▸ Task item: Lines to return, exactly: from the line with "[72,375,1002,391] [72,396,365,412] Configuring" to the line with "(196, 139) none" in the entries below, both included.

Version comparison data
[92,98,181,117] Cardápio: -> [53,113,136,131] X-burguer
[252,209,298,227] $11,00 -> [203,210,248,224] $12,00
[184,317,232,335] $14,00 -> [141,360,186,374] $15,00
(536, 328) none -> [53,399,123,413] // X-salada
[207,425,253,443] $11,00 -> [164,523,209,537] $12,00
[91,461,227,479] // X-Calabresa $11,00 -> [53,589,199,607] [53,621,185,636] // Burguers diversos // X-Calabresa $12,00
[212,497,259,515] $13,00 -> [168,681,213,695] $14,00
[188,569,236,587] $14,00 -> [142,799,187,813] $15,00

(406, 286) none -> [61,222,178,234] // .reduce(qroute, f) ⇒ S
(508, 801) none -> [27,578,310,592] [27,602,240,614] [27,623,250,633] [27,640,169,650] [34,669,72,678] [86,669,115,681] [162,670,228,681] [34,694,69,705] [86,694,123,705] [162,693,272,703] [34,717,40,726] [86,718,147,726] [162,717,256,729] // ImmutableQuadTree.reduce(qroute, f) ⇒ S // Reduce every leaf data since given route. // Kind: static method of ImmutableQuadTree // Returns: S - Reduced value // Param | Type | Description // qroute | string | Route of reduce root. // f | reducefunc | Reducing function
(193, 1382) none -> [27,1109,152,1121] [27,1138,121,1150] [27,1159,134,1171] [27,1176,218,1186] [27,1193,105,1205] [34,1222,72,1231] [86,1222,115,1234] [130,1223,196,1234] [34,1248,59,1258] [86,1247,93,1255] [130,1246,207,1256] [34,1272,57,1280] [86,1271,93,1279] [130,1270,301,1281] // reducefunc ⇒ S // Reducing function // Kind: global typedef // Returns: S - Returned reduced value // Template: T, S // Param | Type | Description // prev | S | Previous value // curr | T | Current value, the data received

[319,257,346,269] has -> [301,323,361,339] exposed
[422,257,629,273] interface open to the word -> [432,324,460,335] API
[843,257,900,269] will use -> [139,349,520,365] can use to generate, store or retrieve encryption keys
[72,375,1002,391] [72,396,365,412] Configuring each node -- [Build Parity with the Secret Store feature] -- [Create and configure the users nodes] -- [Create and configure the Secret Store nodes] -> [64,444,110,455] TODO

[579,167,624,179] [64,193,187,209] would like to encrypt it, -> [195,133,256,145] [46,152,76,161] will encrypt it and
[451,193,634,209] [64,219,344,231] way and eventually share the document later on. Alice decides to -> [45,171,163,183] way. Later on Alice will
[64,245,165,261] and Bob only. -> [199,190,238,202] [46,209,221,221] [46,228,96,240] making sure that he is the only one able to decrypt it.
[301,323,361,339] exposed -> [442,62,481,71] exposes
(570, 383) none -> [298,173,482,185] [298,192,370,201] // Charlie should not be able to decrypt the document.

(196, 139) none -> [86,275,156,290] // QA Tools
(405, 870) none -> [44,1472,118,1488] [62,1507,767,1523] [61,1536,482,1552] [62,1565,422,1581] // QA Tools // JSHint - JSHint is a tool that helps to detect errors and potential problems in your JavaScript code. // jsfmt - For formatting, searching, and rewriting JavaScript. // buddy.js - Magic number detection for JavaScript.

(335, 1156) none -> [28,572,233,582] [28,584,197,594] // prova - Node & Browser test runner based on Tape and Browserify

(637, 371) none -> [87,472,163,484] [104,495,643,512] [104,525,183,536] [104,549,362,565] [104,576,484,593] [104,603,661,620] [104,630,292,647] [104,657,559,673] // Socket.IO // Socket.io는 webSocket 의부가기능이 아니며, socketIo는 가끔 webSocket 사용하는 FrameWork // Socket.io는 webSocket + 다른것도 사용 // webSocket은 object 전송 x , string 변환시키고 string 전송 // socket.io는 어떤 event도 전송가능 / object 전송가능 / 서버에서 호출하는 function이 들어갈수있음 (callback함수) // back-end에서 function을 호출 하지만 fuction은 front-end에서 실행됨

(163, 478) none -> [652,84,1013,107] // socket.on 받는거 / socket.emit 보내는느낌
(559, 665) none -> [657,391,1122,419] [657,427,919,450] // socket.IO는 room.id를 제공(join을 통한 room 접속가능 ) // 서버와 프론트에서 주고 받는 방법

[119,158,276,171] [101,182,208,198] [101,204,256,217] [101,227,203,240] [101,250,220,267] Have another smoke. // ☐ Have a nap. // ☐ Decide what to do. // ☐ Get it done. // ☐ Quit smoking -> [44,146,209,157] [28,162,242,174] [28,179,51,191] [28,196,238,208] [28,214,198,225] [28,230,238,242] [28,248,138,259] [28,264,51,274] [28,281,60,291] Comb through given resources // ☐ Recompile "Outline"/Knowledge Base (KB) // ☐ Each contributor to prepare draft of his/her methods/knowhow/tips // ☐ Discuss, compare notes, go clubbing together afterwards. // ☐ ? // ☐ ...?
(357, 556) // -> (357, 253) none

▸ Exercise solution:
[72,375,1002,391] [72,396,365,412] Configuring each node -- [Build Parity with the Secret Store feature] -- [Create and configure the users nodes] -- [Create and configure the Secret Store nodes] -> [64,444,110,455] TODO

[579,167,624,179] [64,193,187,209] would like to encrypt it, -> [195,133,256,145] [46,152,76,161] will encrypt it and
[451,193,634,209] [64,219,344,231] way and eventually share the document later on. Alice decides to -> [45,171,163,183] way. Later on Alice will
[64,245,165,261] and Bob only. -> [199,190,238,202] [46,209,221,221] [46,228,96,240] making sure that he is the only one able to decrypt it.
[301,323,361,339] exposed -> [442,62,481,71] exposes
(570, 383) none -> [298,173,482,185] [298,192,370,201] // Charlie should not be able to decrypt the document.

(196, 139) none -> [86,275,156,290] // QA Tools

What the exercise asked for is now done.